Exercise goal:
Please pick out every line of the data below that contains the word "Seattle", and copy each one.

Information:
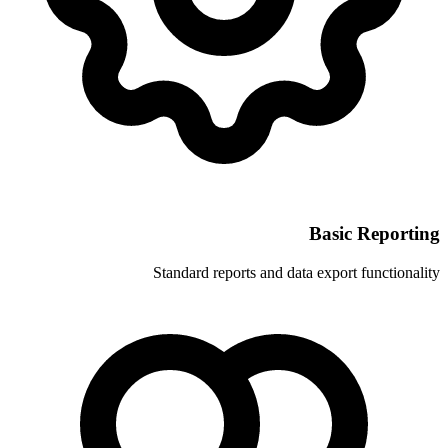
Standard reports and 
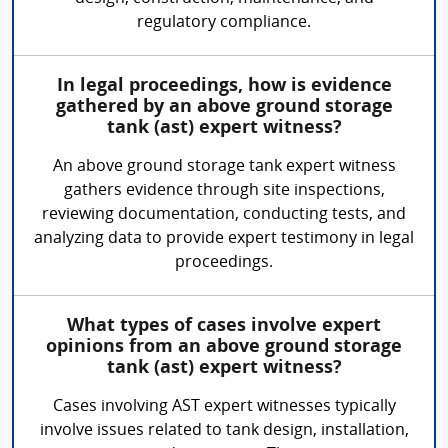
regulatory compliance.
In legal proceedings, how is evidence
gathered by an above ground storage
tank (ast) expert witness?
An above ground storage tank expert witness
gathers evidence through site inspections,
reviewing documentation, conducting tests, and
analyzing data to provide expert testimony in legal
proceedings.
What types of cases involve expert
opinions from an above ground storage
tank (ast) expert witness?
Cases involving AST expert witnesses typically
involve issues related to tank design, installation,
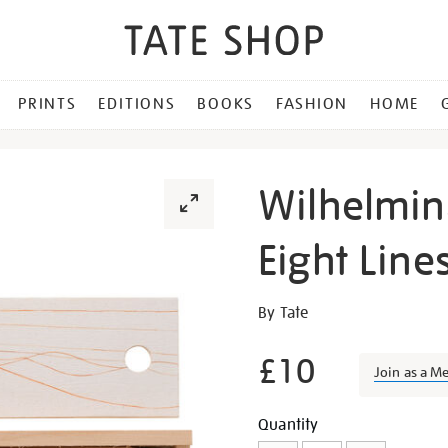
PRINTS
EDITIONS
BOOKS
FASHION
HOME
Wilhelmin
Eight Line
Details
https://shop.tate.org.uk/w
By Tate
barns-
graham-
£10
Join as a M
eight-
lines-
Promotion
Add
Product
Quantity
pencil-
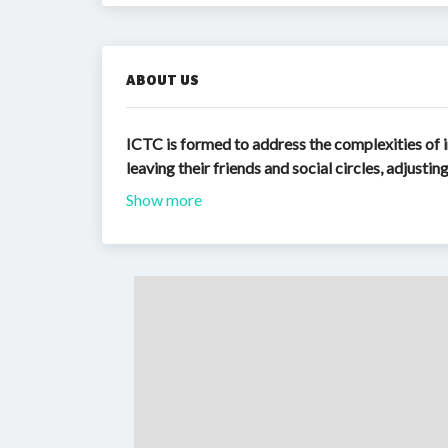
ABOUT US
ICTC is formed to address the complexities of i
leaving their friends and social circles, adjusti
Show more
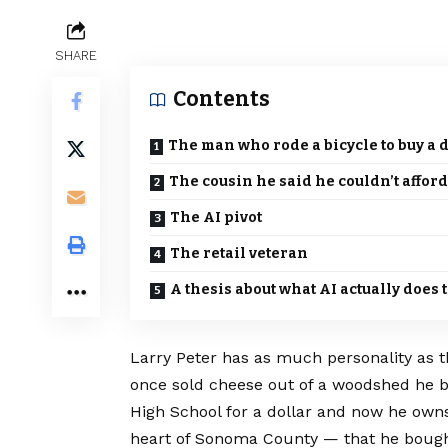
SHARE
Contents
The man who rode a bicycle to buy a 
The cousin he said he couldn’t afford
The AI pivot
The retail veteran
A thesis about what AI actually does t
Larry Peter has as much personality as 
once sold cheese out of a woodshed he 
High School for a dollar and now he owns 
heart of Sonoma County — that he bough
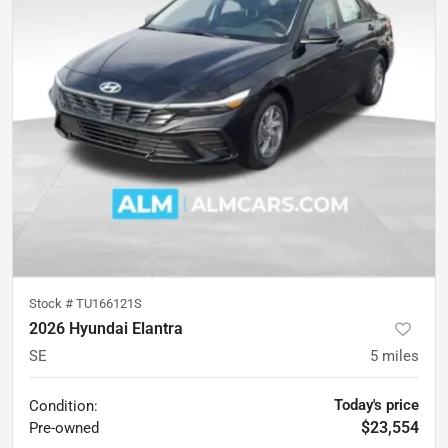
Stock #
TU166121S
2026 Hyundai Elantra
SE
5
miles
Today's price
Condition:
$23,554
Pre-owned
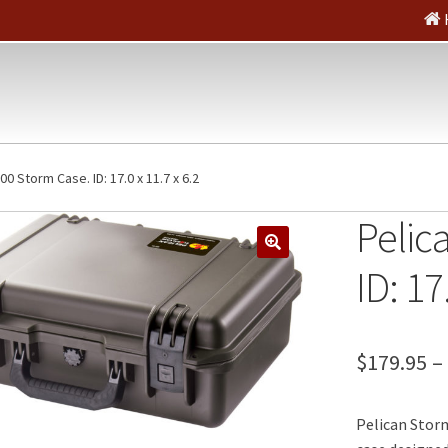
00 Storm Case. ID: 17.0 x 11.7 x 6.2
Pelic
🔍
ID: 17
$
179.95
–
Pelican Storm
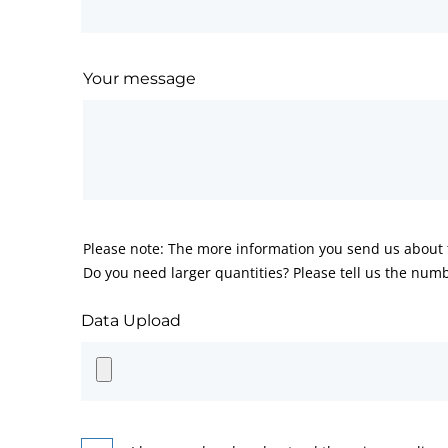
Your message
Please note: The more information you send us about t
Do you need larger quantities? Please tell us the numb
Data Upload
==
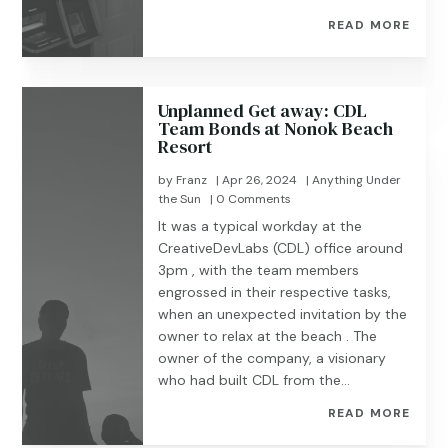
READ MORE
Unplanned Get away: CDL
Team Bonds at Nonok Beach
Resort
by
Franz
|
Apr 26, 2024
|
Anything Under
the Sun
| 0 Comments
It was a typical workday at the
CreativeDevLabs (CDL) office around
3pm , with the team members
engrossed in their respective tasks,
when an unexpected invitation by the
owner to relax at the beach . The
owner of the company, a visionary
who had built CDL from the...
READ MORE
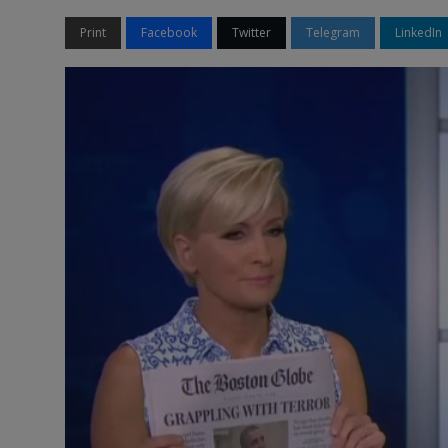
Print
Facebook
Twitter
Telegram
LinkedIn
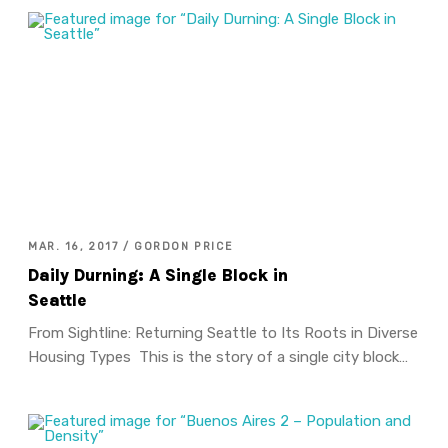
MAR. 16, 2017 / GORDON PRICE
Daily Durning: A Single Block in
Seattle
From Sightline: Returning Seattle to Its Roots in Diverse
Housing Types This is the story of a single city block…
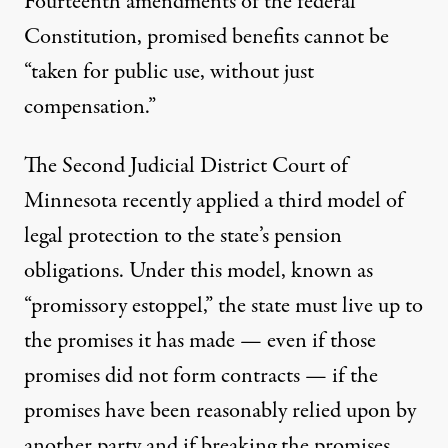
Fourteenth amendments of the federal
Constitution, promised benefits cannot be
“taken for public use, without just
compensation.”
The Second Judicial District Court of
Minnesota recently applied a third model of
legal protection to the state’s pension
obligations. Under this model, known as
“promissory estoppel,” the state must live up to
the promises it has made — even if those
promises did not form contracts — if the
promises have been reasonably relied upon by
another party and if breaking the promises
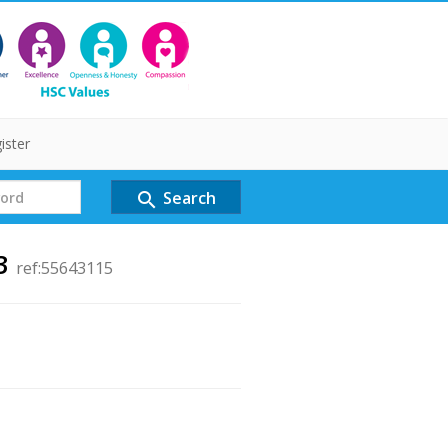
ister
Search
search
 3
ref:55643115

The answer:
Seattle
From Sightline: Returning Seattle to Its Roots in Diverse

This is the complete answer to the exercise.